Devlet üç temel unsurdan meydana gelir:
- Sınırları çizilmiş bir ülke
- Üzerinde yaşayan bir halk
- Hukuk düzeni üzerine kurulu siyasal bir otorite.
Tek vatan tek millet tek bayrak derken kastedilen budur. Osmanlı'da sınırlar net değildir. Bir millet değil, dört millet vardır: Müslümanlar, Yahudiler, Rumlar, Ermeniler. Lozan'da Osmanlı'daki dört millet sistemi terkedilmiş, buna karşın Türk uyruğu ile tek millet sistemi benimsenmiştir.

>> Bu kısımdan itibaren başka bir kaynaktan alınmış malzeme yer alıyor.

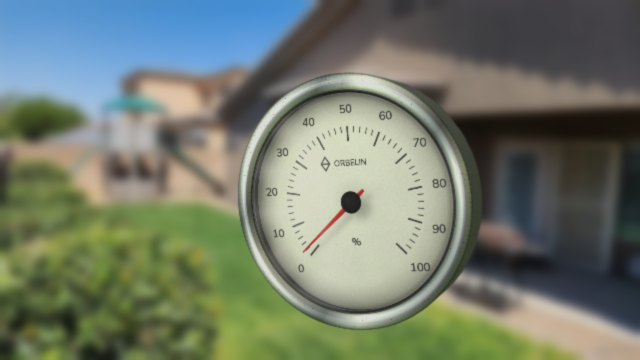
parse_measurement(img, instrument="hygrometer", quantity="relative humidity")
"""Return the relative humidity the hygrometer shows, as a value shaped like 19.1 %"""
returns 2 %
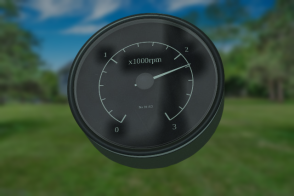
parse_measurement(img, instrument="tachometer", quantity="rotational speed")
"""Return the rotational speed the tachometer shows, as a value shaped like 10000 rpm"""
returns 2200 rpm
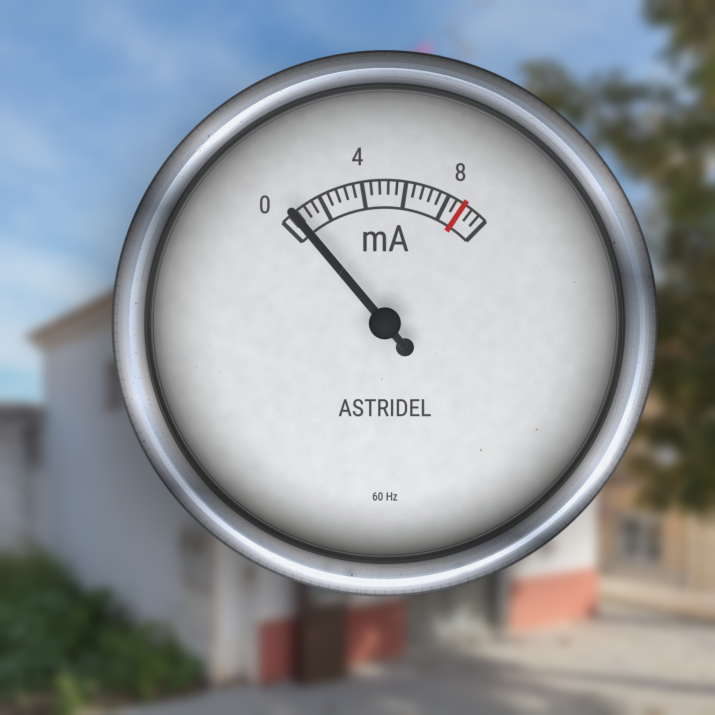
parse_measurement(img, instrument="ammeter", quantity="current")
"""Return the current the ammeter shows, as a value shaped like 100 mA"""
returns 0.6 mA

Lozan'ın sağladığı en önemli şeylerden biri kuşkusuz ülke sınırlarının net bir şekilde tespit edilmiş olmasıdır. Osmanlı'nın sürekli toprak kaybetmesi de ülke sınırlarının tam olarak net olmamasıdır. Osmanlı'da sınırlar gücünün ulaştığı yerdir. Haliyle gücünün doruğunda iken sınırlar genişler güç kaybettiğinde de sınırlar daralır. Bütün imparatorluk devletleri de böyle idi.
Bu güç ve sınır ilişkisi bütün ülkeler için geçerli değildi. Örneğin ABD'nin 19. yüzyıldan beri yani yaklaşık 150 yıldır sınırları değişmemiştir. Aslında ilk defa Vestfelya Antlaşması nda ortaya çıkan bu sistem Amerikanın 1918'de ortaya koyduğu Wilson ilkeleri ve yine 1929'da uyguladığı Kellogg Paktı ile diğer ülkelere de dayatıldı. 1933'te Uruguay'ın başkenti Montevideo'da kabul edilen konvansiyona göre içişlerine müdahale edilmeyen egemen ulus devletin tanımı kabul edildi.
Türkiye bu sisteme Lozan Antlaşması ile dahil oldu.